===== SUPPLIED MATERIAL
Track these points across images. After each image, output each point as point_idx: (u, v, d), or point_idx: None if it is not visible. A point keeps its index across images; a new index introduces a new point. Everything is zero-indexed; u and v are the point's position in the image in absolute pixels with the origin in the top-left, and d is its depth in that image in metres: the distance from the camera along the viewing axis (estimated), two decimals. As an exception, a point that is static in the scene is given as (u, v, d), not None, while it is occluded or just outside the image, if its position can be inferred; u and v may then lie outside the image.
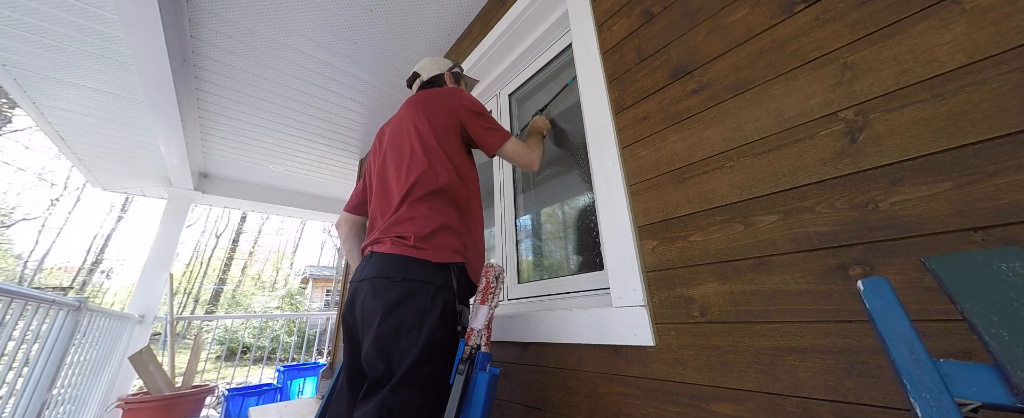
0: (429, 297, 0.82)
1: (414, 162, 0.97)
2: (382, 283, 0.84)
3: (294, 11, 1.84)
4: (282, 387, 3.20)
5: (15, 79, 2.21)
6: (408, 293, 0.82)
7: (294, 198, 4.42)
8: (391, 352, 0.77)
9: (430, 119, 1.01)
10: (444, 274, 0.87)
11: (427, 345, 0.78)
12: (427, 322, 0.80)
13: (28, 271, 18.28)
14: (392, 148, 1.05)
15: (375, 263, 0.88)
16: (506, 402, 1.10)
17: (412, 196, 0.93)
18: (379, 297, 0.83)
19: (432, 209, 0.92)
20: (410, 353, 0.77)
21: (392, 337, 0.78)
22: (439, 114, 1.03)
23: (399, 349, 0.77)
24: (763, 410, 0.60)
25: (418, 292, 0.82)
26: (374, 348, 0.78)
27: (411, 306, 0.81)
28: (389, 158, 1.04)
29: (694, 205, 0.77)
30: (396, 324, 0.79)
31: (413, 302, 0.81)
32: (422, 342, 0.78)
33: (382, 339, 0.79)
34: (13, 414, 1.49)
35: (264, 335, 8.69)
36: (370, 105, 2.69)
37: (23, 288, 1.42)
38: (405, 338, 0.78)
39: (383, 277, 0.84)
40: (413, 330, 0.79)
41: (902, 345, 0.28)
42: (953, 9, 0.52)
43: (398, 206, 0.94)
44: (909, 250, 0.51)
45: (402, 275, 0.84)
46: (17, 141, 18.48)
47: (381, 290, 0.83)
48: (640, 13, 0.99)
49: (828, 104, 0.61)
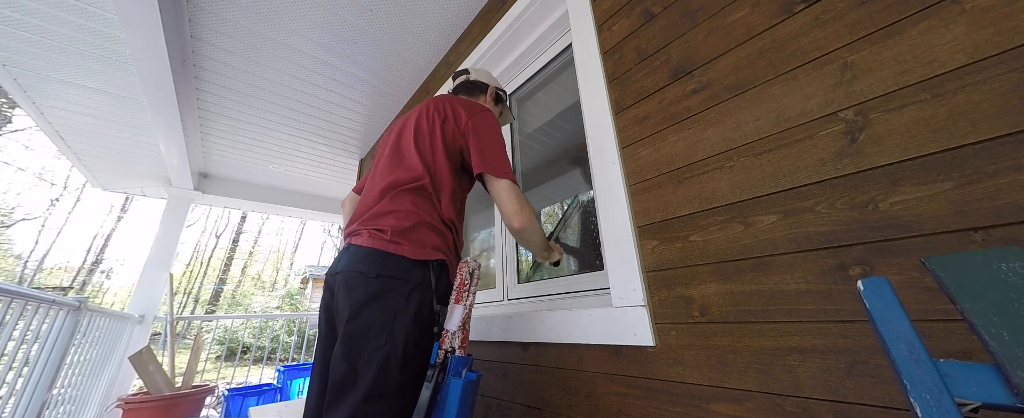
0: (404, 296, 0.76)
1: (407, 156, 0.92)
2: (355, 278, 0.79)
3: (294, 11, 1.84)
4: (282, 387, 3.20)
5: (15, 79, 2.21)
6: (381, 290, 0.76)
7: (294, 198, 4.42)
8: (357, 354, 0.72)
9: (445, 119, 0.95)
10: (422, 271, 0.80)
11: (398, 349, 0.72)
12: (399, 323, 0.74)
13: (28, 271, 18.29)
14: (390, 142, 1.01)
15: (350, 256, 0.83)
16: (506, 402, 1.10)
17: (396, 188, 0.88)
18: (350, 293, 0.78)
19: (415, 204, 0.86)
20: (376, 356, 0.71)
21: (360, 337, 0.73)
22: (453, 118, 0.95)
23: (366, 351, 0.72)
24: (763, 410, 0.60)
25: (392, 290, 0.77)
26: (341, 348, 0.73)
27: (383, 305, 0.75)
28: (388, 148, 1.00)
29: (694, 205, 0.77)
30: (366, 324, 0.74)
31: (385, 300, 0.75)
32: (391, 345, 0.72)
33: (349, 339, 0.73)
34: (13, 414, 1.49)
35: (264, 335, 8.68)
36: (370, 105, 2.69)
37: (23, 288, 1.42)
38: (374, 339, 0.72)
39: (356, 272, 0.79)
40: (383, 331, 0.73)
41: (902, 345, 0.28)
42: (953, 9, 0.52)
43: (379, 197, 0.89)
44: (909, 250, 0.51)
45: (376, 271, 0.78)
46: (17, 141, 18.50)
47: (353, 286, 0.78)
48: (640, 13, 0.99)
49: (828, 104, 0.61)
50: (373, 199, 0.90)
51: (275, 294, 17.87)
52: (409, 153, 0.93)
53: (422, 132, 0.95)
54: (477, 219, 1.96)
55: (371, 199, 0.91)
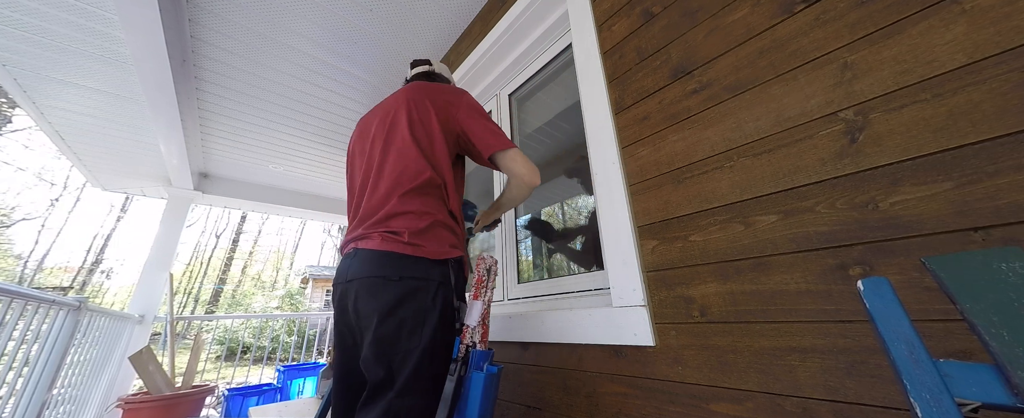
0: (430, 296, 0.78)
1: (407, 152, 0.89)
2: (377, 283, 0.79)
3: (294, 11, 1.84)
4: (282, 387, 3.20)
5: (15, 79, 2.21)
6: (408, 292, 0.77)
7: (294, 198, 4.42)
8: (392, 355, 0.73)
9: (433, 109, 0.93)
10: (442, 270, 0.82)
11: (429, 347, 0.74)
12: (429, 322, 0.76)
13: (28, 271, 18.28)
14: (381, 137, 0.95)
15: (364, 261, 0.82)
16: (506, 402, 1.10)
17: (402, 188, 0.86)
18: (374, 297, 0.77)
19: (426, 204, 0.86)
20: (412, 356, 0.73)
21: (392, 339, 0.74)
22: (441, 107, 0.94)
23: (400, 352, 0.73)
24: (763, 410, 0.60)
25: (419, 290, 0.78)
26: (372, 352, 0.74)
27: (412, 306, 0.76)
28: (376, 148, 0.95)
29: (694, 205, 0.77)
30: (396, 325, 0.75)
31: (414, 301, 0.77)
32: (423, 344, 0.74)
33: (381, 342, 0.74)
34: (13, 414, 1.49)
35: (264, 335, 8.68)
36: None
37: (23, 288, 1.42)
38: (407, 340, 0.74)
39: (377, 276, 0.79)
40: (415, 332, 0.75)
41: (902, 345, 0.28)
42: (953, 9, 0.52)
43: (386, 198, 0.87)
44: (909, 250, 0.51)
45: (399, 274, 0.78)
46: (17, 141, 18.49)
47: (376, 290, 0.78)
48: (640, 13, 0.99)
49: (828, 104, 0.61)
50: (379, 201, 0.88)
51: (275, 294, 17.87)
52: (408, 149, 0.90)
53: (416, 125, 0.92)
54: (477, 219, 1.96)
55: (377, 201, 0.89)
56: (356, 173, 1.00)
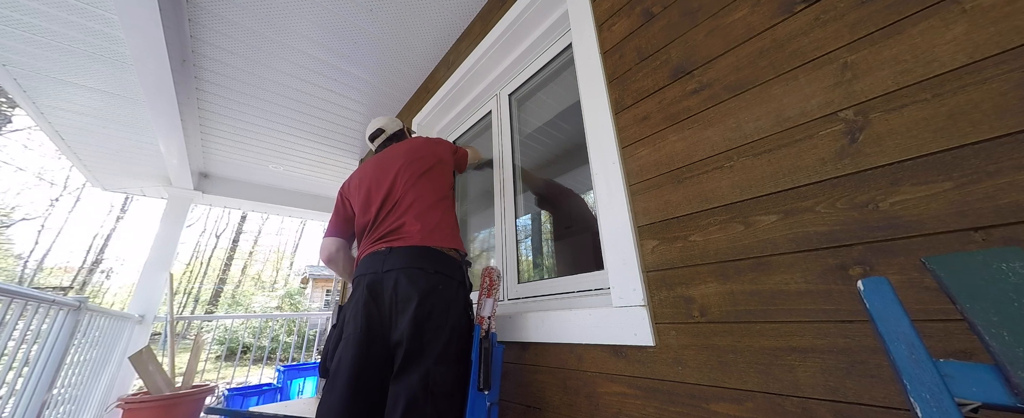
0: (453, 290, 1.02)
1: (422, 181, 1.17)
2: (416, 272, 0.99)
3: (294, 11, 1.84)
4: (282, 387, 3.20)
5: (15, 79, 2.21)
6: (437, 284, 0.99)
7: (294, 198, 4.42)
8: (424, 331, 0.92)
9: (431, 154, 1.26)
10: (461, 272, 1.07)
11: (454, 328, 0.96)
12: (453, 310, 0.99)
13: (28, 271, 18.28)
14: (402, 173, 1.19)
15: (403, 255, 1.01)
16: (506, 402, 1.10)
17: (425, 201, 1.12)
18: (414, 284, 0.97)
19: (445, 215, 1.13)
20: (441, 333, 0.93)
21: (426, 318, 0.94)
22: (436, 152, 1.29)
23: (431, 329, 0.93)
24: (763, 410, 0.60)
25: (446, 283, 1.00)
26: (411, 328, 0.92)
27: (441, 295, 0.98)
28: (400, 180, 1.18)
29: (694, 205, 0.76)
30: (430, 308, 0.95)
31: (442, 292, 0.99)
32: (450, 326, 0.95)
33: (418, 320, 0.93)
34: (13, 414, 1.49)
35: (264, 335, 8.68)
36: (370, 105, 2.69)
37: (23, 288, 1.42)
38: (437, 319, 0.95)
39: (416, 267, 0.99)
40: (442, 315, 0.96)
41: (902, 345, 0.28)
42: (953, 9, 0.52)
43: (408, 208, 1.10)
44: (909, 250, 0.51)
45: (434, 267, 1.00)
46: (17, 141, 18.49)
47: (416, 278, 0.98)
48: (640, 13, 0.99)
49: (828, 104, 0.61)
50: (403, 210, 1.11)
51: (275, 294, 17.88)
52: (422, 180, 1.17)
53: (424, 161, 1.22)
54: (477, 219, 1.96)
55: (398, 212, 1.11)
56: (372, 199, 1.19)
==========
WHAT THE TASK REQUIRES> Please output the listing above in full, exactly as given, without its images.

WRITTEN ANSWER>
Track these points across images. After each image, output each point as point_idx: (u, v, d), or point_idx: None if it is not visible. A point keeps its index across images; a new index introduces a new point. Everything is zero-indexed; u and v are the point's position in the image in absolute pixels with the origin in the top-left, and d is its depth in that image in metres: the distance from the camera along the viewing axis (estimated), two decimals. As an exception, a point that is static in the scene is given as (u, v, d), not None, while it is occluded or just outside the image, if its position can be inferred; u and v may then lie outside the image.
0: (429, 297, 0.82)
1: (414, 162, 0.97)
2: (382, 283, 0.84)
3: (294, 11, 1.84)
4: (282, 387, 3.20)
5: (15, 79, 2.21)
6: (408, 293, 0.82)
7: (294, 198, 4.42)
8: (391, 352, 0.77)
9: (430, 119, 1.01)
10: (444, 274, 0.87)
11: (427, 345, 0.78)
12: (427, 322, 0.80)
13: (28, 271, 18.28)
14: (392, 148, 1.05)
15: (375, 263, 0.88)
16: (506, 402, 1.10)
17: (412, 196, 0.93)
18: (379, 297, 0.83)
19: (432, 209, 0.92)
20: (410, 353, 0.77)
21: (392, 337, 0.78)
22: (439, 114, 1.03)
23: (399, 349, 0.77)
24: (763, 410, 0.60)
25: (418, 292, 0.82)
26: (374, 348, 0.78)
27: (411, 306, 0.81)
28: (389, 158, 1.04)
29: (694, 205, 0.77)
30: (396, 324, 0.79)
31: (413, 302, 0.81)
32: (422, 342, 0.78)
33: (382, 339, 0.79)
34: (13, 414, 1.49)
35: (264, 335, 8.69)
36: (370, 105, 2.69)
37: (23, 288, 1.42)
38: (405, 338, 0.78)
39: (383, 277, 0.84)
40: (413, 330, 0.79)
41: (902, 345, 0.28)
42: (953, 9, 0.52)
43: (398, 206, 0.94)
44: (909, 250, 0.51)
45: (402, 275, 0.84)
46: (17, 141, 18.48)
47: (381, 290, 0.83)
48: (640, 13, 0.99)
49: (828, 104, 0.61)
0: (404, 296, 0.76)
1: (407, 156, 0.92)
2: (355, 278, 0.79)
3: (294, 11, 1.84)
4: (282, 387, 3.20)
5: (15, 79, 2.21)
6: (381, 290, 0.76)
7: (294, 198, 4.42)
8: (357, 354, 0.72)
9: (445, 119, 0.95)
10: (422, 271, 0.80)
11: (398, 349, 0.72)
12: (399, 323, 0.74)
13: (28, 271, 18.29)
14: (390, 142, 1.01)
15: (350, 256, 0.83)
16: (506, 402, 1.10)
17: (396, 188, 0.88)
18: (350, 293, 0.78)
19: (415, 204, 0.86)
20: (376, 356, 0.71)
21: (360, 337, 0.73)
22: (453, 118, 0.95)
23: (366, 351, 0.72)
24: (763, 410, 0.60)
25: (392, 290, 0.77)
26: (341, 348, 0.73)
27: (383, 305, 0.75)
28: (388, 148, 1.00)
29: (694, 205, 0.77)
30: (366, 324, 0.74)
31: (385, 300, 0.75)
32: (391, 345, 0.72)
33: (349, 339, 0.73)
34: (13, 414, 1.49)
35: (264, 335, 8.68)
36: (370, 105, 2.69)
37: (23, 288, 1.42)
38: (374, 339, 0.72)
39: (356, 272, 0.79)
40: (383, 331, 0.73)
41: (902, 345, 0.28)
42: (953, 9, 0.52)
43: (379, 197, 0.89)
44: (909, 250, 0.51)
45: (376, 271, 0.78)
46: (17, 141, 18.50)
47: (353, 286, 0.78)
48: (640, 13, 0.99)
49: (828, 104, 0.61)
50: (373, 199, 0.90)
51: (275, 294, 17.87)
52: (409, 153, 0.93)
53: (422, 132, 0.95)
54: (477, 219, 1.96)
55: (371, 199, 0.91)
0: (430, 296, 0.78)
1: (407, 152, 0.89)
2: (377, 283, 0.79)
3: (294, 11, 1.84)
4: (282, 387, 3.20)
5: (15, 79, 2.21)
6: (408, 292, 0.77)
7: (294, 198, 4.42)
8: (392, 355, 0.73)
9: (433, 109, 0.93)
10: (442, 270, 0.82)
11: (429, 347, 0.74)
12: (429, 322, 0.76)
13: (28, 271, 18.28)
14: (381, 137, 0.95)
15: (364, 261, 0.82)
16: (506, 402, 1.10)
17: (402, 188, 0.86)
18: (374, 297, 0.77)
19: (426, 204, 0.86)
20: (412, 356, 0.73)
21: (392, 339, 0.74)
22: (441, 107, 0.94)
23: (400, 352, 0.73)
24: (763, 410, 0.60)
25: (419, 290, 0.78)
26: (372, 352, 0.74)
27: (412, 306, 0.76)
28: (376, 148, 0.95)
29: (694, 205, 0.77)
30: (396, 325, 0.75)
31: (414, 301, 0.77)
32: (423, 344, 0.74)
33: (381, 342, 0.74)
34: (13, 414, 1.49)
35: (264, 335, 8.68)
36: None
37: (23, 288, 1.42)
38: (407, 340, 0.74)
39: (377, 276, 0.79)
40: (415, 332, 0.75)
41: (902, 345, 0.28)
42: (953, 9, 0.52)
43: (386, 198, 0.87)
44: (909, 250, 0.51)
45: (399, 274, 0.78)
46: (17, 141, 18.49)
47: (376, 290, 0.78)
48: (640, 13, 0.99)
49: (828, 104, 0.61)
50: (379, 201, 0.88)
51: (275, 294, 17.87)
52: (408, 149, 0.90)
53: (416, 125, 0.92)
54: (477, 219, 1.96)
55: (377, 201, 0.89)
56: (356, 173, 1.00)
0: (453, 290, 1.02)
1: (422, 181, 1.17)
2: (416, 272, 0.99)
3: (294, 11, 1.84)
4: (282, 387, 3.20)
5: (15, 79, 2.21)
6: (437, 284, 0.99)
7: (294, 198, 4.42)
8: (424, 331, 0.92)
9: (431, 154, 1.26)
10: (461, 272, 1.07)
11: (454, 328, 0.96)
12: (453, 310, 0.99)
13: (28, 271, 18.28)
14: (402, 173, 1.19)
15: (403, 255, 1.01)
16: (506, 402, 1.10)
17: (425, 201, 1.12)
18: (414, 284, 0.97)
19: (445, 215, 1.13)
20: (441, 333, 0.93)
21: (426, 318, 0.94)
22: (436, 152, 1.29)
23: (431, 329, 0.93)
24: (763, 410, 0.60)
25: (446, 283, 1.00)
26: (411, 328, 0.92)
27: (441, 295, 0.98)
28: (400, 180, 1.18)
29: (694, 205, 0.76)
30: (430, 308, 0.95)
31: (442, 292, 0.99)
32: (450, 326, 0.95)
33: (418, 320, 0.93)
34: (13, 414, 1.49)
35: (264, 335, 8.68)
36: (370, 105, 2.69)
37: (23, 288, 1.42)
38: (437, 319, 0.95)
39: (416, 267, 0.99)
40: (442, 315, 0.96)
41: (902, 345, 0.28)
42: (953, 9, 0.52)
43: (408, 208, 1.10)
44: (909, 250, 0.51)
45: (434, 267, 1.00)
46: (17, 141, 18.49)
47: (416, 278, 0.98)
48: (640, 13, 0.99)
49: (828, 104, 0.61)
50: (403, 210, 1.11)
51: (275, 294, 17.88)
52: (422, 180, 1.17)
53: (424, 161, 1.22)
54: (477, 219, 1.96)
55: (398, 212, 1.11)
56: (372, 199, 1.19)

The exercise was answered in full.